◆ Page extract ◆
++++

What do the times seem to require? A resort to permanent, essential things and a retreat from dirty, miserable politics. This would be an important heart and soul realignment at a time when politics has become a religion for so many people. Why else would the world of politics have become so desperate, especially on the left. On the right, where the most traditionally religious peoples in America tend to gather for mutual support, they are seeing their most cherish, deeply traditional religious and spiritual principles threatened — along with their religious practices and observances as legitimate pandemic-related health concerns get catapulted into extreme quasi-religious concerns and church-going and religion are viewed as less essential than commerce, entertainment and supermarket-going. Body vs. soul. Body wins in an increasingly, radically secular culture. A post-Christian culture, we were calling it — well before the pandemic. Religion is no longer viewed as something that keeps body and soul together.
This has led me to a decidedly secular, even probably atheistic or, at best, agnostic late British poet of some renown named Philip Larkin (1922-1985), an Oxford-educated librarian and scribe regarded to be among the spokesmen for the “angry young men” of Britain’s post-WWII generation. He wrote, among many other things, a poem called, “Church Going.”
From the beginning, as you read, you know church is not a natural place for Larkin to find himself. It was 1955. He was 33. England was still reeling economically and socially in the aftermath of war’s bombardment, privations and civilization-rattling concussions. There was the usual fevered political activity in the public square.
Larkin writes of being in church…
Once I am sure there’s nothing going on
I step inside, letting the door thud shut.
Another church: matting, seats, and stone,
And little books; sprawlings of flowers, cut
For Sunday, brownish now; some brass and stuff
Up at the holy end; the small neat organ;
A tense, musty, unignorable silence,
Brewed God knows how long. Hatless, I take off
My cycle-clips in awkward reverence,
Move forward, run my hand around the font.
And so it goes on, for eight stanzas, as the poet explores this church. But I have to wonder what brought this “angry young man” into this particular space in the first place. I must read the poem again — and again — for a sense of that. It is an ruminative and enjoyable poem. It is far better sometimes to read what the non-religious, world-weary, agitated-in-mind and the cynical have to say about a church than what the pious and religiously convicted might spew. You can discern where the non-religious are hiding those natural spiritual impulses.
And Larkin asks,
I wonder who
Will be the last, the very last, to seek
This place for what it was…
Some ruin-bibber*, randy for antique,
Or Christmas-addict, counting on a whiff
Of gown-and-bands and organ-pipes and myrrh?
*bibber in this context means addict — and Larkin does make “antique” singular.
This might be called, far from a profession of faith, a cold profession of anti-faith. Larkin also asks, “for whom was built this special shell?” And though he wonders what it all might be worth in dollars ( or pounds), he adds, “it pleases me to stand in silence here…” in “a serious house on serious earth.”
We are standing, pre-and-soon-to-be-post-inauguration, mid-turmoil “on serious earth” in America. I, for one, plan to stop into a church, though feeling more like Philip Larkin than any regular church-goer (which I am). I’ll be in a place, as Larkin choruses,
In whose blent air all our compulsions meet,
Are recognized, and robed as destinies.

++++

◆ Work item ◆
Revise the part of the column on church-going that opens with the words containing "This might be" and closes with "robed as destinies.", putting "fates" in place of "destinies".

++++

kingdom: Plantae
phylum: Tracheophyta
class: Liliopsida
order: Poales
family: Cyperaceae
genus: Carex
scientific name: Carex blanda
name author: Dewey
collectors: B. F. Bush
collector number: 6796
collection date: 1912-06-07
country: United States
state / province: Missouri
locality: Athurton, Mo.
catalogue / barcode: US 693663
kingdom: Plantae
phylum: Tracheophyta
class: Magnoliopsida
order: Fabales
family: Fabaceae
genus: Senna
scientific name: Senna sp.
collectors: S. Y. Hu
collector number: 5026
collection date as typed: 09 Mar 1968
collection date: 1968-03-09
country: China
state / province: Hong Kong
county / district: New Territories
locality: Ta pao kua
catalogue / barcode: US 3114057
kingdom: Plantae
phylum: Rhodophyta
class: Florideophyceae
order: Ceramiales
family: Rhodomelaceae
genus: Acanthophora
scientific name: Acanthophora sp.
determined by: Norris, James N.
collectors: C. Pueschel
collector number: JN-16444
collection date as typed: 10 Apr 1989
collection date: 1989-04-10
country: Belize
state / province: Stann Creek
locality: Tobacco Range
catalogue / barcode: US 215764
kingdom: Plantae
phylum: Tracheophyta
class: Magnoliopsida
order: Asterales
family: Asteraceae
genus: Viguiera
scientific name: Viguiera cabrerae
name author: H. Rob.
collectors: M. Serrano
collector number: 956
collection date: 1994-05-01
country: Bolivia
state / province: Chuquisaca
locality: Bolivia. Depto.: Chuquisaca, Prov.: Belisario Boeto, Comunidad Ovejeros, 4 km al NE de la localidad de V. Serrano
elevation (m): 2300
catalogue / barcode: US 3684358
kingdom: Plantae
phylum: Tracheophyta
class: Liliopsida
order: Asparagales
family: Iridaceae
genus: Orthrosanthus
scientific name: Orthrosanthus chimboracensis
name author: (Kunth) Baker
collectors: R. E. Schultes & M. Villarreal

++++

◆ Expected answer ◆
This might be called, far from a profession of faith, a cold profession of anti-faith. Larkin also asks, “for whom was built this special shell?” And though he wonders what it all might be worth in dollars ( or pounds), he adds, “it pleases me to stand in silence here…” in “a serious house on serious earth.”
We are standing, pre-and-soon-to-be-post-inauguration, mid-turmoil “on serious earth” in America. I, for one, plan to stop into a church, though feeling more like Philip Larkin than any regular church-goer (which I am). I’ll be in a place, as Larkin choruses,
In whose blent air all our compulsions meet,
Are recognized, and robed as fates.